CVE-2025-59089 is a vulnerability in python-kdcproxy that was disclosed on November 12, 2025. The vulnerability affects the kdcproxy component when handling TCP response buffering. When kdcproxy connects to a KDC server, it does not enforce bounds on TCP response length, allowing an attacker to conduct denial-of-service attacks (NVD, Red Hat).

The vulnerability exists because kdcproxy copies the entire buffered stream into a new buffer on each recv() call, even when the transfer is incomplete, causing excessive memory allocation and CPU usage. Additionally, kdcproxy accepts incoming response chunks as long as the received data length is not exactly equal to the length indicated in the response header, even when individual chunks or the total buffer exceed the maximum length of a Kerberos message. The vulnerability has been assigned a CVSS v3.1 base score of 5.9 (Medium) with vector: CVSS:3.1/AV:N/AC:H/PR:N/UI:N/S:U/C:N/I:N/A:H (NVD).
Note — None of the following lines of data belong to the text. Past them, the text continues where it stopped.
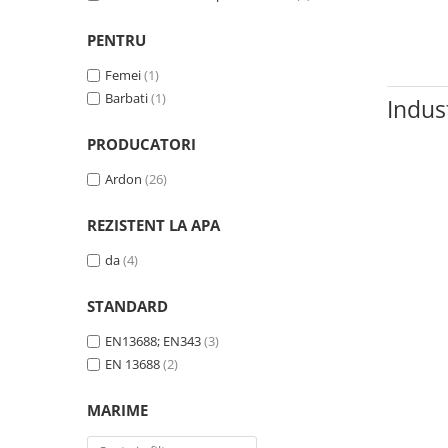
Tricouri clasice
Veste de lucru
PENTRU
Impermeabila
Femei
(1)
Combinezoane de lucru
Barbati
(1)
Indus
impermeabile
Costume de ploaie impermeabile
PRODUCATORI
Jachete / Bluze salopeta
Ardon
(26)
Pantaloni impermeabili
Pelerine de ploaie
REZISTENT LA APA
Veste de lucru
Industria alimentara
da
(4)
Manecute
STANDARD
Pantaloni de lucru
EN13688; EN343
(3)
Sorturi impermeabile
EN 13688
(2)
Pantaloni de lucru in talie
Pentru sudura
MARIME
Jachete pentru sudura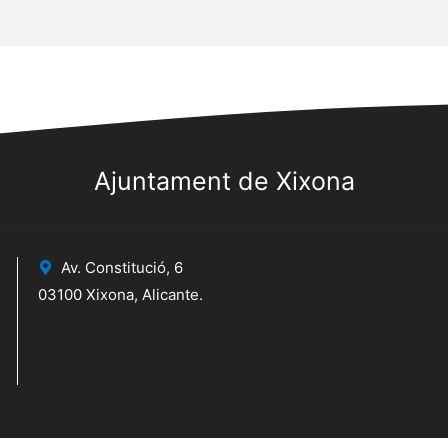
Ajuntament de Xixona
Av. Constitució, 6
03100 Xixona, Alicante.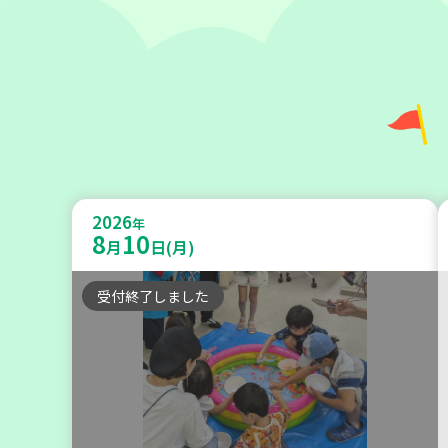
神戸市兵庫区
【第3地区本部】こべっこBOSAI(ぼ
2026
うさい)教室～かぞくで楽しくまなぼ
年
8
10
月
日(月)
うさい～
受付終了しました
学び・体験
平和・防災
2026
年
9
4
月
日(金)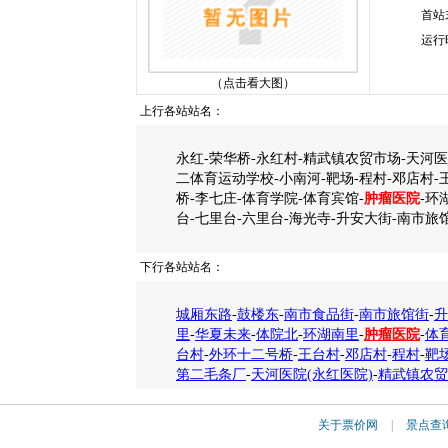
首站
运行
（点击看大图）
上行各站站名：
永红-荣华桥-永红村-精武镇农贸市场-天河医
二体育运动学校-小南河-靶场-程村-邓店村-
桥-李七庄-体育学院-体育宾馆-
肿瘤医院
-环
台-七里台-六里台-海光寺-升安大街-南市旅
下行各站站名：
城厢东路
-
鼓楼东
-
南市食品街
-
南市旅馆街
-
升
里
-
华夏未来
-
体院北
-
环湖南里
-
肿瘤医院
-
体
台村
-
外环十二号桥
-
王台村
-
邓店村
-
程村
-
靶
第二毛条厂
-
天河医院(永红医院)
-
精武镇农贸
关于票价网
|
景点查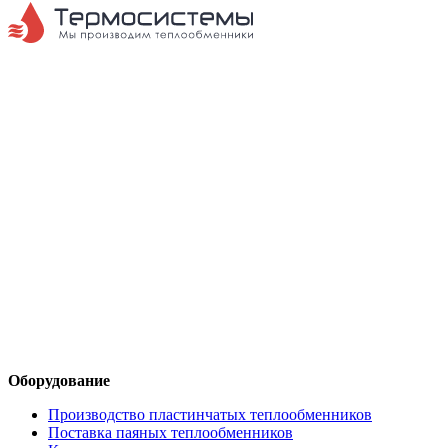
Оборудование
Производство пластинчатых теплообменников
Поставка паяных теплообменников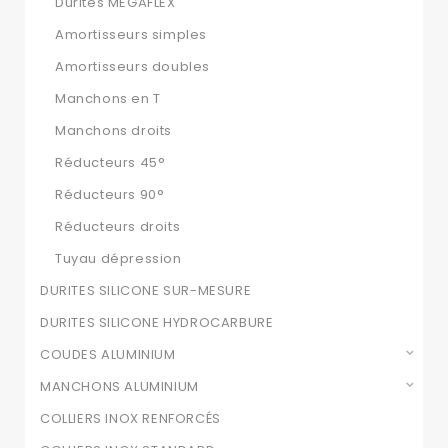
Durites MEGAFLEX
Amortisseurs simples
Amortisseurs doubles
Manchons en T
Manchons droits
Réducteurs 45°
Réducteurs 90°
Réducteurs droits
Tuyau dépression
DURITES SILICONE SUR-MESURE
DURITES SILICONE HYDROCARBURE
COUDES ALUMINIUM
MANCHONS ALUMINIUM
COLLIERS INOX RENFORCÉS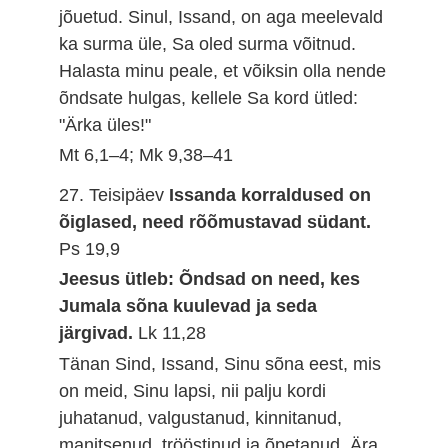
jõuetud. Sinul, Issand, on aga meelevald
ka surma üle, Sa oled surma võitnud.
Halasta minu peale, et võiksin olla nende
õndsate hulgas, kellele Sa kord ütled:
"Ärka üles!"
Mt 6,1–4; Mk 9,38–41
27. Teisipäev
Issanda korraldused on
õiglased, need rõõmustavad südant.
Ps 19,9
Jeesus ütleb: Õndsad on need, kes
Jumala sõna kuulevad ja seda
järgivad.
Lk 11,28
Tänan Sind, Issand, Sinu sõna eest, mis
on meid, Sinu lapsi, nii palju kordi
juhatanud, valgustanud, kinnitanud,
manitsenud, trööstinud ja õpetanud. Ära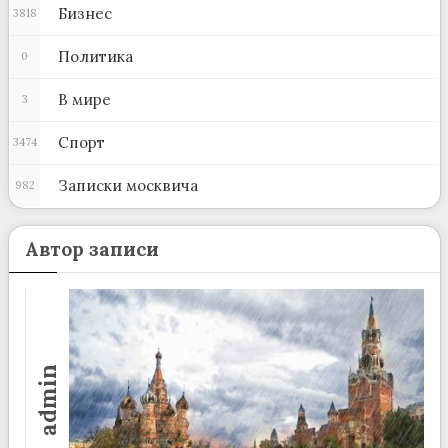
Бизнес
3818
Политика
0
В мире
3
Спорт
3474
Записки москвича
982
Автор записи
admin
An attacker can exploit this vulnerability to send unbounded data until the connection timeout is reached (approximately 12 seconds), exhausting server memory or CPU resources. Multiple concurrent requests can cause accept queue overflow, denying service to legitimate clients (NVD).

The vulnerability has been fixed in a patch that interrupts receiving of messages that exceed maximum Kerberos message length, prevents accepting messages longer than expected length, and optimizes buffer exports to occur only once after receiving process is completed. The fix is available through multiple Red Hat security advisories for different versions (GitHub PR).